REPUBLIKA.CO.ID, JAYAPURA - Pemerintah Provinsi Papua mengaku merasa tidak dilibatkan dalam evaluasi PT Freeport Indonesia, khususnya dalam keputusan perpanjangan MoU hingga 6 bulan ke depan. Kepala Dinas Pertambangan dan Energi Provinsi Papua Bangun Manurung menyatakan bahwa selama ini evaluasi hanya sebatas pemerintah pusat.
"Yang dievaluasi adalah komitmen dan kemajuan persiapan PT Freeport untuk bangun smelter. Concern kami adalah bahwa smelter itu harus dibangun di Papua," jelas Bangun kepada Republika, Senin (26/1).

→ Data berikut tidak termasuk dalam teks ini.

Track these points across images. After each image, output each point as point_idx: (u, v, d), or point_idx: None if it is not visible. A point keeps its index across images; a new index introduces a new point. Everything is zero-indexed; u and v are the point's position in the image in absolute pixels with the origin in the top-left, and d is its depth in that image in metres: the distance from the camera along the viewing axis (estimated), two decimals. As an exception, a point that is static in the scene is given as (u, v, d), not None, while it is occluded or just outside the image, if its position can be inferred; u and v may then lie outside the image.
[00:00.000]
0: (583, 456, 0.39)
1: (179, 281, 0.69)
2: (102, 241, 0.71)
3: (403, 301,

Perihal perpanjangan MoU ini, Bangun belum bisa memberikan komentar apakah hal ini memberikan dampak negatif atau positif bagi Papua, karena memang pihaknya tidak dilibatkan dalam penandatanganan MoU.

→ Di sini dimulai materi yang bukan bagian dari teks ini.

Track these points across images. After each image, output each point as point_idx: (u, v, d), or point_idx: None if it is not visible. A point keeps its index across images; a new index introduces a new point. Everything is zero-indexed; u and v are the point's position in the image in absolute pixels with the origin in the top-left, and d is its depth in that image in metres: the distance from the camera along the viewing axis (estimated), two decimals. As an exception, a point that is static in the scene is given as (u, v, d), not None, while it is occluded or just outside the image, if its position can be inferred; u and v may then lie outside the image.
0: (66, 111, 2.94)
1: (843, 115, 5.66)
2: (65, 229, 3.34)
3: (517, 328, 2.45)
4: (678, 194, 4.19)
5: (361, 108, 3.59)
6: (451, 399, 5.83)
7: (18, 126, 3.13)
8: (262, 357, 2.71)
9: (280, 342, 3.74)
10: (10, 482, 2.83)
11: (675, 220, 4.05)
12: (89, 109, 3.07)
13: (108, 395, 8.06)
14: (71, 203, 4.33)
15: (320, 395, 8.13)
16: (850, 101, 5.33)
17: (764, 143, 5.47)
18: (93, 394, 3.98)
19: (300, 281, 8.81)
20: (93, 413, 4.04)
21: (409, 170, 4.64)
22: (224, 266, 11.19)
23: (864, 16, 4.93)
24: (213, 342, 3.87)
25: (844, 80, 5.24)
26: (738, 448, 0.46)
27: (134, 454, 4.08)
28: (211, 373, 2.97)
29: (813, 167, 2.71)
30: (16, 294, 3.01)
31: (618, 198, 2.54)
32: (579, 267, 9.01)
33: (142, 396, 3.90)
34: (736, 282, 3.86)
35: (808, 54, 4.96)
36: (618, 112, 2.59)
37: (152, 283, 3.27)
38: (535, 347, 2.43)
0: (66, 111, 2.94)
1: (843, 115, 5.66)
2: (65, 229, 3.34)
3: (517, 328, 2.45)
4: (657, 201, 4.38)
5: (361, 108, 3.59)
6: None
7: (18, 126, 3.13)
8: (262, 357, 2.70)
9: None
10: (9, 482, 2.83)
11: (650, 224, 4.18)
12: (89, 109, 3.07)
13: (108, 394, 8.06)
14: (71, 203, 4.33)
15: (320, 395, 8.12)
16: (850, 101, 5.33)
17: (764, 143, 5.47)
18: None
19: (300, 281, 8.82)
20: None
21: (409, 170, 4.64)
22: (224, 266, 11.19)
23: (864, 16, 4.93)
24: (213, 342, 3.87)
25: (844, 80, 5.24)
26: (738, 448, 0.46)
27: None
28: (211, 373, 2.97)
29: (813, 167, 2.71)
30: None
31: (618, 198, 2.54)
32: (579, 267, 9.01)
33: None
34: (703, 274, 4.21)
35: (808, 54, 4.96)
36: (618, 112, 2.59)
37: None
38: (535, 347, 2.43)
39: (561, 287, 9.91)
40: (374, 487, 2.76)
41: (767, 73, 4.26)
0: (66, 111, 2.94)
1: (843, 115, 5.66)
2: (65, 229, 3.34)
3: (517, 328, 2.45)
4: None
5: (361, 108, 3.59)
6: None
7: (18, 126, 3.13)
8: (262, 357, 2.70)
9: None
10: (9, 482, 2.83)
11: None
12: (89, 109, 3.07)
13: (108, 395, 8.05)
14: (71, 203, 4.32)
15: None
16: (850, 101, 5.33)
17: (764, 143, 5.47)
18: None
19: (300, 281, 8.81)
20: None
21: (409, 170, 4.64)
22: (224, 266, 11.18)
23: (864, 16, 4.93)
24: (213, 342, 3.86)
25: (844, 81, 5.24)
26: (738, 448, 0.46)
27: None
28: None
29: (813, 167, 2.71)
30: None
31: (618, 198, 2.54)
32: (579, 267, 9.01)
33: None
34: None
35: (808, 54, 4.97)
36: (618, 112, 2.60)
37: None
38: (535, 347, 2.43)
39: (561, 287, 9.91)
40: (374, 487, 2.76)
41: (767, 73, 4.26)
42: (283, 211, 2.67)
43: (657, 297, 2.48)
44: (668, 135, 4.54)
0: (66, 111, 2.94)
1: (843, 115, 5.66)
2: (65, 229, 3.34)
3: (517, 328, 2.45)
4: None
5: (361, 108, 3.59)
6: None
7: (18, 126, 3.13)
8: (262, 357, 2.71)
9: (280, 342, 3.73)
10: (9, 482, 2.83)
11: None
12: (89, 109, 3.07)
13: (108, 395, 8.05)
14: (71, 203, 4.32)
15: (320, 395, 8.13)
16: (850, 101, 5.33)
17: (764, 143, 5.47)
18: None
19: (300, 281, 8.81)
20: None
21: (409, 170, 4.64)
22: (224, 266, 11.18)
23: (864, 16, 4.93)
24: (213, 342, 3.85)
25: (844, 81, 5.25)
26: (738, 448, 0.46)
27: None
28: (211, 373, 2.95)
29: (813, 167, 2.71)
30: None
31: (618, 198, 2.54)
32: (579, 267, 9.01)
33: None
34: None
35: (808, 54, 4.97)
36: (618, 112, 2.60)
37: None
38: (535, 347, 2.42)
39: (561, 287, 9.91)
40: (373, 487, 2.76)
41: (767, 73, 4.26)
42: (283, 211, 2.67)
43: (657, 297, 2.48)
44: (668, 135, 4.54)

Di samping itu, Bangun juga menyatakan bahwa berdasarkan pertemuan terakhir yang dia hadiri bersama dengan Menteri ESDM dengan Wamenkeu dan Ketua BKPM pembangunan smelter di Gresik harus dibarengi dengan komitmen Papua untuk bangun smelter di Papua.
"Silahkan Freeport kembangkan smelter di Gresik asal tetap wajib bangun smelter di Papua. Jadi dengan perpanjangan ini semata-mata itu evaluasi dari kacamata pemerintah pusat," ujar Bangun.
Bangun mengatakan, Gubernur Papua sendiri sudah kerap kali menyerukan bahwa pembangunan smelter haruslah melibatkan rakyat Papua. Dalam hal ini diwakili oleh pemerintah maupun stakeholder dalam pertambangan tembaga di Timika.